The UK currency plunged in the wake of a YouGov poll showing Mrs May's once commanding lead had been wiped out, and the Conservatives would fall short of the required seats for an overall majority. But a second poll, released just hours later, had her lead at 15 points, giving the pound some respite.

Still, sterling hovered just over the 87 pence against the euro mark, highlighting investors remain jittery.

Investec Ireland predicted more volatility to come ahead of that general election on June 8.

"It's worth remembering that polling figures have been varying widely in the past few weeks, and also that polls significantly overstated Labour's position heading into the last general election," it said, in a note to investors. "If nothing else, the wide range in polling numbers will continue to boost uncertainty and keep the pound weaker as we head towards next week's vote."

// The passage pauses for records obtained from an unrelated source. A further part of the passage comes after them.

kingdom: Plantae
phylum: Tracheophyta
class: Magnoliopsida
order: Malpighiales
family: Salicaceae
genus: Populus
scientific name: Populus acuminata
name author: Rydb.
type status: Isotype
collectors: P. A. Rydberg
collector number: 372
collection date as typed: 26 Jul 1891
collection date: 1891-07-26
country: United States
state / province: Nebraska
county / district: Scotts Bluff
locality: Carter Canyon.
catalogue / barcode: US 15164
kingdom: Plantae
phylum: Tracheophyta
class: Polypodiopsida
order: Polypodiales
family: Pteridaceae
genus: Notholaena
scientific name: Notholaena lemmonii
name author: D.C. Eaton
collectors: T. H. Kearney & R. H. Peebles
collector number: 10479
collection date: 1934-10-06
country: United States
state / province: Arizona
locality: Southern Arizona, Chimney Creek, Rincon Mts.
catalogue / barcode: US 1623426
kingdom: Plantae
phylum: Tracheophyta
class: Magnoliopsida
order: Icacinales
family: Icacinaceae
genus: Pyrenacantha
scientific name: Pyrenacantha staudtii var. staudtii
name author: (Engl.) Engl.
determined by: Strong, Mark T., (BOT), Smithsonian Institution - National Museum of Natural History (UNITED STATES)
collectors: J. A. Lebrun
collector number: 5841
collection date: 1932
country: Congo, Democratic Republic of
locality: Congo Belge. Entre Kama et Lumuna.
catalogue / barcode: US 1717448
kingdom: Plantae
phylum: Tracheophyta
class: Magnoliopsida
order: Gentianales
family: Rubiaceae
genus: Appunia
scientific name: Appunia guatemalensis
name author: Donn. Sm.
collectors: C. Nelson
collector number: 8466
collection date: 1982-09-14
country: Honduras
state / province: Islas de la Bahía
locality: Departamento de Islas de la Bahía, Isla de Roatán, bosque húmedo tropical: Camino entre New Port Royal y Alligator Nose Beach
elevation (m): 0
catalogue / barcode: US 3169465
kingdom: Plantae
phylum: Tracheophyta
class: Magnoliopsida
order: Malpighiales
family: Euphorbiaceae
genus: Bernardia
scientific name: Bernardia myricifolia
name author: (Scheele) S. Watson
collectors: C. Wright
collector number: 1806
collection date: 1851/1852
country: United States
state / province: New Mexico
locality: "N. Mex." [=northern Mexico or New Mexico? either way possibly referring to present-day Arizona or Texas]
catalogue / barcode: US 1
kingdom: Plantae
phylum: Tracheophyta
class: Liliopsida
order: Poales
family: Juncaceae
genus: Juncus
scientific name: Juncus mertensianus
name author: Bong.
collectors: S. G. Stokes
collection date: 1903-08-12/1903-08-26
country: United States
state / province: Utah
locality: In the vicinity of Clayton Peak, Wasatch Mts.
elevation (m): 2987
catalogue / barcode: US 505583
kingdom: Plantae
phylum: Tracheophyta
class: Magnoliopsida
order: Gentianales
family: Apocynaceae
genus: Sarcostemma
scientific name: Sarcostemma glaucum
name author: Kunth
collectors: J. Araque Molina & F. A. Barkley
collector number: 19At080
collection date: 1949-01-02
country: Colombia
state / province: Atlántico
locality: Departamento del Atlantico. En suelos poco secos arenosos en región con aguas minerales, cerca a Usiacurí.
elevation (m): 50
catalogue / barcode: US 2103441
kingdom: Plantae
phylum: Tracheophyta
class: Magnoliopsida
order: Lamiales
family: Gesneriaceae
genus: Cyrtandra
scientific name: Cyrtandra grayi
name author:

The pound has reversed nearly half of its 4pc gain since Ms May called the election.

Sterling dropped last week, rounding off the worst week this year, and is now tipped for weeks of volatility as investors question whether Mrs May will achieve the increased majority the market had in effect priced into the pound in recent weeks.

Data last week showed UK growth in the first quarter was slower than first thought, and consumer confidence has also fallen to its lowest since the Brexit vote.

US banking giant JPMorgan argued markets might actually react positively to a defeat for Mrs May. It suggested there was the possibility of a softer Brexit under Labour's Jeremy Corbyn.

Meanwhile, the European securities watchdog has warned EU states that Brexit-related authorisations must be "rigorous and efficient", and that there should be no letter box entities.

Financial Services Minister Eoghan Murphy had warned earlier this year of regulatory arbitrage among certain states seeking to lure post-Brexit jobs from London.

The European Securities and Markets Authority (ESMA) set out nine principles that tell regulators to start from scratch when asked for a licence.